Lors des rencontres de la médecine spécialisée 2023, ce vendredi à Lyon, le ministre de la Santé Aurélien Rousseau a insisté, face à un public de spécialistes libéraux, sur l’importance de « laisser sa chance à la négociation conventionnelle », sans faire lui-même d’annonces particulières, alors qu'un nouveau round vient juste d'être relancé.
Plus d’une centaine de praticiens étaient réunis dans les locaux de l’URPS ML Auvergne Rhône-Alpes, au cœur de Lyon. Aurélien Rousseau avait fait le déplacement « malgré une petite nuit suite à l’examen du PLFSS 2023 », a-t-il plaisanté en préambule.
Les spés, « pas la dernière roue du carrosse »
Le Dr Patrick Gasser, président d’Avenir Spé, syndicat majoritaire chez les spécialistes, a remercié le ministre pour sa venue, témoignant selon lui d'« un début de reconnaissance de la médecine spécialisée, qui en manque cruellement ». « Nous ne souhaitons pas être la dernière roue du carrosse après les hôpitaux, la médecine générale et le premier recours », a-t-il martelé, en soulignant que « la priorité doit être de redescendre au plus proche du terrain ». Il a appelé à un plan de santé publique, assorti d'objectifs clairs, d'un financement pluriannuel et d'une visibilité pour les acteurs.
Pour Aurélien Rousseau, « la négociation conventionnelle va être dure, mais elle s’est ouverte dans de bonnes conditions, avec de la transparence ». Rebondissant ensuite sur les propos du Dr Gasser qui appelait à « un accès plus rapide aux innovations », le ministre s’est dit « convaincu », lui aussi, qu’il faut inventer un système d’accès aux traitements innovants « plus pertinent ». « La machine à faire bouger la tarification doit être plus agile, tout en respectant la sécurité et la qualité », a-t-il estimé.
Le locataire de Ségur a également évoqué la refonte du mode de financement de la santé. « C’est un sujet extrêmement complexe, mais qu’on ne peut pas repousser plus longtemps. Si nous voulons vraiment faire de la prévention, au-delà de la fiscalité comportementale et du manger-bouger, il faut un changement du financement, actuellement tourné vers le curatif. Notre système n’est pas soutenable dans la durée avec la progression des dépenses. À un moment, soit il craquera, soit des opérateurs privés essaieront de ramasser l’os qui est tombé du camion », illustre-t-il.
Des chantiers « glaçants de difficultés »
Pour le ministre de la Santé, il faudra même inventer les prises en charge de demain, à la lumière des progrès techniques, du big data et de l'IA. « Ces chantiers sont glaçants de difficultés et reposent sur quelques personnes qui savent faire des analyses. Il faut que nous soyons lucides et transparents sur ces chantiers. Nous ne pourrons pas tous les prendre de front, nous n’en avons pas les moyens intellectuels et humains », a-t-il commenté.

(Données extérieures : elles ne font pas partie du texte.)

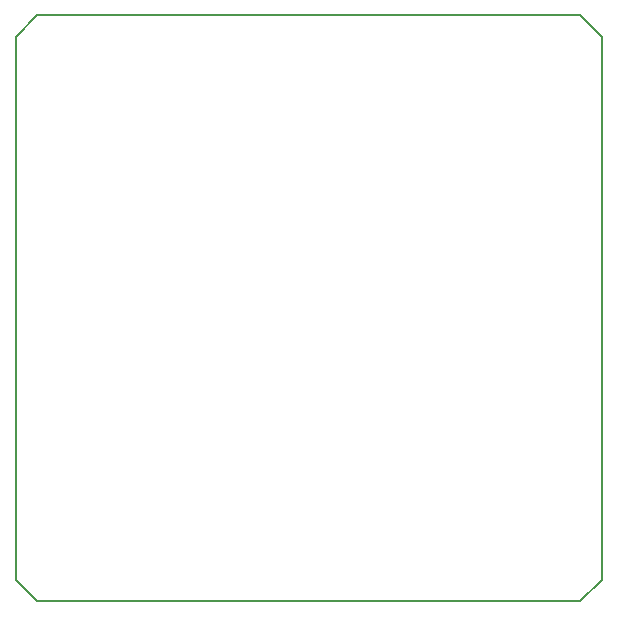
<source format=gm1>
G04 #@! TF.GenerationSoftware,KiCad,Pcbnew,(5.0.0)*
G04 #@! TF.CreationDate,2019-05-20T02:18:12+09:00*
G04 #@! TF.ProjectId,HeaterController_Controller,486561746572436F6E74726F6C6C6572,rev?*
G04 #@! TF.SameCoordinates,PX7f50c60PY34edce0*
G04 #@! TF.FileFunction,Profile,NP*
%FSLAX46Y46*%
G04 Gerber Fmt 4.6, Leading zero omitted, Abs format (unit mm)*
G04 Created by KiCad (PCBNEW (5.0.0)) date 05/20/19 02:18:12*
%MOMM*%
%LPD*%
G01*
G04 APERTURE LIST*
%ADD10C,0.200000*%
G04 APERTURE END LIST*
D10*
X-24300000Y-22500000D02*
X-22500000Y-24300000D01*
X23500000Y-24300000D02*
X25300000Y-22500000D01*
X23500000Y25300000D02*
X25300000Y23500000D01*
X-24300000Y23500000D02*
X-22500000Y25300000D01*
X23500000Y25300000D02*
X-22500000Y25300000D01*
X25300000Y-22500000D02*
X25300000Y23500000D01*
X-22500000Y-24300000D02*
X23500000Y-24300000D01*
X-24300000Y23500000D02*
X-24300000Y-22500000D01*
M02*

</source>
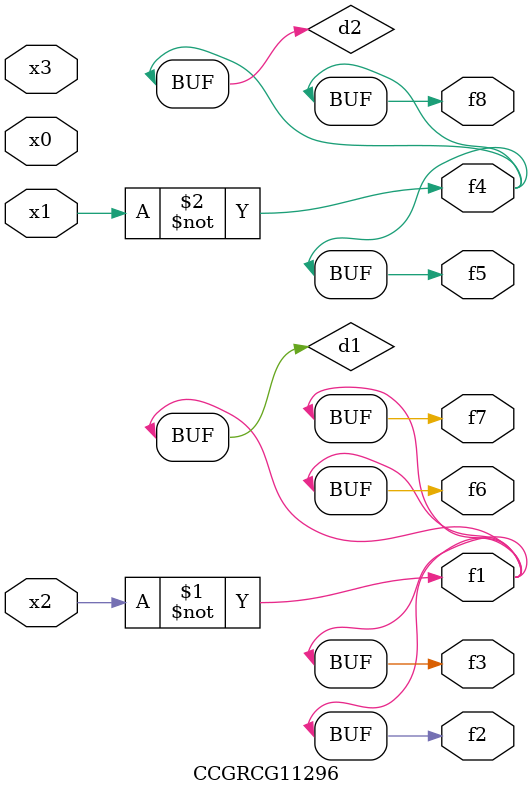
<source format=v>
module CCGRCG11296(
	input x0, x1, x2, x3,
	output f1, f2, f3, f4, f5, f6, f7, f8
);

	wire d1, d2;

	xnor (d1, x2);
	not (d2, x1);
	assign f1 = d1;
	assign f2 = d1;
	assign f3 = d1;
	assign f4 = d2;
	assign f5 = d2;
	assign f6 = d1;
	assign f7 = d1;
	assign f8 = d2;
endmodule

</source>
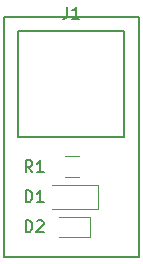
<source format=gbr>
G04 #@! TF.FileFunction,Legend,Top*
%FSLAX46Y46*%
G04 Gerber Fmt 4.6, Leading zero omitted, Abs format (unit mm)*
G04 Created by KiCad (PCBNEW 4.0.6-e0-6349~53~ubuntu16.04.1) date Mon Jul 31 18:49:38 2017*
%MOMM*%
%LPD*%
G01*
G04 APERTURE LIST*
%ADD10C,0.100000*%
%ADD11C,0.150000*%
%ADD12C,0.120000*%
G04 APERTURE END LIST*
D10*
D11*
X0Y18415000D02*
X0Y-1905000D01*
X11430000Y18415000D02*
X0Y18415000D01*
X11430000Y-1905000D02*
X11430000Y18415000D01*
X0Y-1905000D02*
X11430000Y-1905000D01*
D12*
X7965000Y2175000D02*
X7965000Y4175000D01*
X7965000Y4175000D02*
X4065000Y4175000D01*
X7965000Y2175000D02*
X4065000Y2175000D01*
X7215000Y-215000D02*
X7215000Y1485000D01*
X7215000Y1485000D02*
X4665000Y1485000D01*
X7215000Y-215000D02*
X4665000Y-215000D01*
D11*
X1175000Y8200000D02*
X1175000Y17200000D01*
X10175000Y8200000D02*
X1175000Y8200000D01*
X10175000Y17200000D02*
X10175000Y8200000D01*
X1175000Y17200000D02*
X10175000Y17200000D01*
D12*
X6315000Y4835000D02*
X5115000Y4835000D01*
X5115000Y6595000D02*
X6315000Y6595000D01*
D11*
X1801905Y2722619D02*
X1801905Y3722619D01*
X2040000Y3722619D01*
X2182858Y3675000D01*
X2278096Y3579762D01*
X2325715Y3484524D01*
X2373334Y3294048D01*
X2373334Y3151190D01*
X2325715Y2960714D01*
X2278096Y2865476D01*
X2182858Y2770238D01*
X2040000Y2722619D01*
X1801905Y2722619D01*
X3325715Y2722619D02*
X2754286Y2722619D01*
X3040000Y2722619D02*
X3040000Y3722619D01*
X2944762Y3579762D01*
X2849524Y3484524D01*
X2754286Y3436905D01*
X1801905Y182619D02*
X1801905Y1182619D01*
X2040000Y1182619D01*
X2182858Y1135000D01*
X2278096Y1039762D01*
X2325715Y944524D01*
X2373334Y754048D01*
X2373334Y611190D01*
X2325715Y420714D01*
X2278096Y325476D01*
X2182858Y230238D01*
X2040000Y182619D01*
X1801905Y182619D01*
X2754286Y1087381D02*
X2801905Y1135000D01*
X2897143Y1182619D01*
X3135239Y1182619D01*
X3230477Y1135000D01*
X3278096Y1087381D01*
X3325715Y992143D01*
X3325715Y896905D01*
X3278096Y754048D01*
X2706667Y182619D01*
X3325715Y182619D01*
X5341667Y19247619D02*
X5341667Y18533333D01*
X5294047Y18390476D01*
X5198809Y18295238D01*
X5055952Y18247619D01*
X4960714Y18247619D01*
X6341667Y18247619D02*
X5770238Y18247619D01*
X6055952Y18247619D02*
X6055952Y19247619D01*
X5960714Y19104762D01*
X5865476Y19009524D01*
X5770238Y18961905D01*
X2373334Y5262619D02*
X2040000Y5738810D01*
X1801905Y5262619D02*
X1801905Y6262619D01*
X2182858Y6262619D01*
X2278096Y6215000D01*
X2325715Y6167381D01*
X2373334Y6072143D01*
X2373334Y5929286D01*
X2325715Y5834048D01*
X2278096Y5786429D01*
X2182858Y5738810D01*
X1801905Y5738810D01*
X3325715Y5262619D02*
X2754286Y5262619D01*
X3040000Y5262619D02*
X3040000Y6262619D01*
X2944762Y6119762D01*
X2849524Y6024524D01*
X2754286Y5976905D01*
M02*

</source>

En attendant, il s'est adressé aux médecins spécialistes, soulignant l’importance d’être « partenaires dans ces négociations, ce qui ne veut pas dire être compromis ». « Je tiens cette ligne consistant à laisser cet espace conventionnel protégé des incursions qui ne sont pas légitimes, en essayant de convaincre les parlementaires qu’il faut laisser sa chance aux négociations. Mais parfois c’est difficile, face à la colère, de dire que la coercition est une mauvaise idée dans le débat sur la permanence des soins ou l’installation », a-t-il pointé.
Gagnant-gagnant
Concernant enfin l’attractivité des carrières médicales, il remarque que « derrière ce mot élégant, il y a le mot argent, une question totalement légitime dans le contexte actuel d’inflation » a-t-il reconnu. Mais il relève aussi que les relations au travail ont changé et que les jeunes médecins veulent mieux concilier vie professionnelle et vie personnelle.
Enfin, a soulevé le ministre, « il y a un vrai sujet sur la classification des actes médicaux (CCAM) qui sont intenables». Et de conclure, hésitant entre fatalisme et volontarisme : « Je pensais qu’on pouvait les réévaluer sans refaire toute la classification, mais on m’a dit que c’était une mauvaise idée. Je suis persuadé qu’on peut construire quelque chose dans lequel on est gagnant-gagnant par rapport à l’attractivité et à la pertinence des actes ».